Breaking news today inform people all over the world about a concealed nuclear facility in Iran. This time the Iranian leadership was kind enough to be the first to let the International Atomic Energy Agency (IAEA) know about the underground facility. Is that so, though?
Unfortunately not. The fact that it was first said by the Iranian government doesn’t mean that there were no circumstances from outside Iran other than international regulations that made it do so. Arguably the most consistent circumstance is called collection of intelligence. If it wasn’t for the intelligence, I strongly doubt that the Supreme Leader of the Islamic Republic of Iran Ayatollah Ali Khamenei – the person most tightly involved with the nuclear program, not to be confused with the powerfully weak President Mahmoud Ahmadinejad – would instruct his puppet to tell the world about the underground nuclear facility for no reason other than being aware of the western intelligence agencies’ awareness of what is going on northeast of Qom.
Furthermore, the Iranian government’s communication with the IAEA has always caused lack of confidence toward Tehran. Its late and often lame responses to the agency’s questions posed as a result of its and intelligence agencies’ revelations about the Islamic republic’s nuclear program have created such a discredit on it by the international community that even presumably naive people as well as political doves – as President Obama is estimated to possess the latter characteristic – have used a harsher language in their reactions to Iran’s letter to the IAEA.

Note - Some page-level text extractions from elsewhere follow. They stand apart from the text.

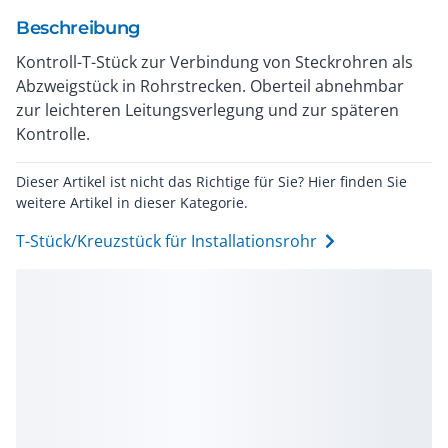
Beschreibung
Kontroll-T-Stück zur Verbindung von Steckrohren als
Abzweigstück in Rohrstrecken. Oberteil abnehmbar
zur leichteren Leitungsverlegung und zur späteren
Kontrolle.
Dieser Artikel ist nicht das Richtige für Sie? Hier finden Sie
weitere Artikel in dieser Kategorie.
T-Stück/Kreuzstück für Installationsrohr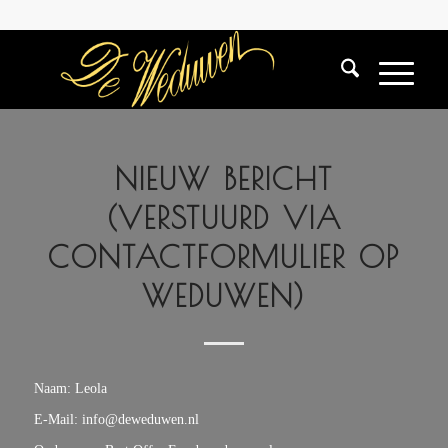
NIEUW BERICHT
(VERSTUURD VIA
CONTACTFORMULIER OP
WEDUWEN)
Naam: Leola
E-Mail: info@deweduwen.nl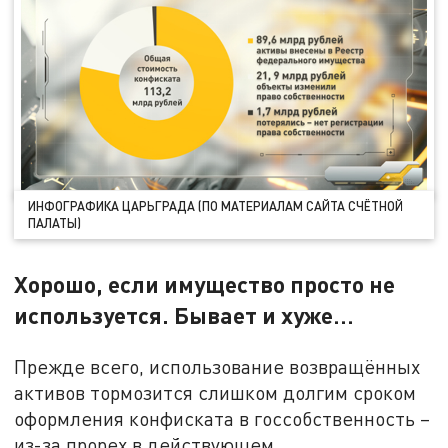
ИНФОГРАФИКА ЦАРЬГРАДА (ПО МАТЕРИАЛАМ САЙТА СЧЁТНОЙ
ПАЛАТЫ)
Хорошо, если имущество просто не
используется. Бывает и хуже…
Прежде всего, использование возвращённых
активов тормозится слишком долгим сроком
оформления конфиската в госсобственность –
из-за прорех в действующем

Besides, if it was absolutely true that the facility was being built for peaceful purposes, questions such as why the Iranian government lets the international community know about it today and not on the day it actually started the construction remain unanswered. After all, the construction of the facility was allegedly started in mid-2006.
The near future
Without insider’s information, it is next to impossible to predict what sanctions will be imposed, especially not until the Geneva talks between Iran, Germany and the five permanent members of the UN Secirity Council that will be held in less than two weeks. Fortunately, sanctions are more likely than ever as all the five leaders of the permanent members of the UN Secirity Council expressed concerns and criticized Iran for constructing the nuclear facility, and to end up without imposing any sanctions against the Iranian government will be the most surprising outcome of the whole story. They just have to make sure to impose sanctions that will not hurt the Iranian people because we already know what the reaction to such sanctions lead to – xenophobia.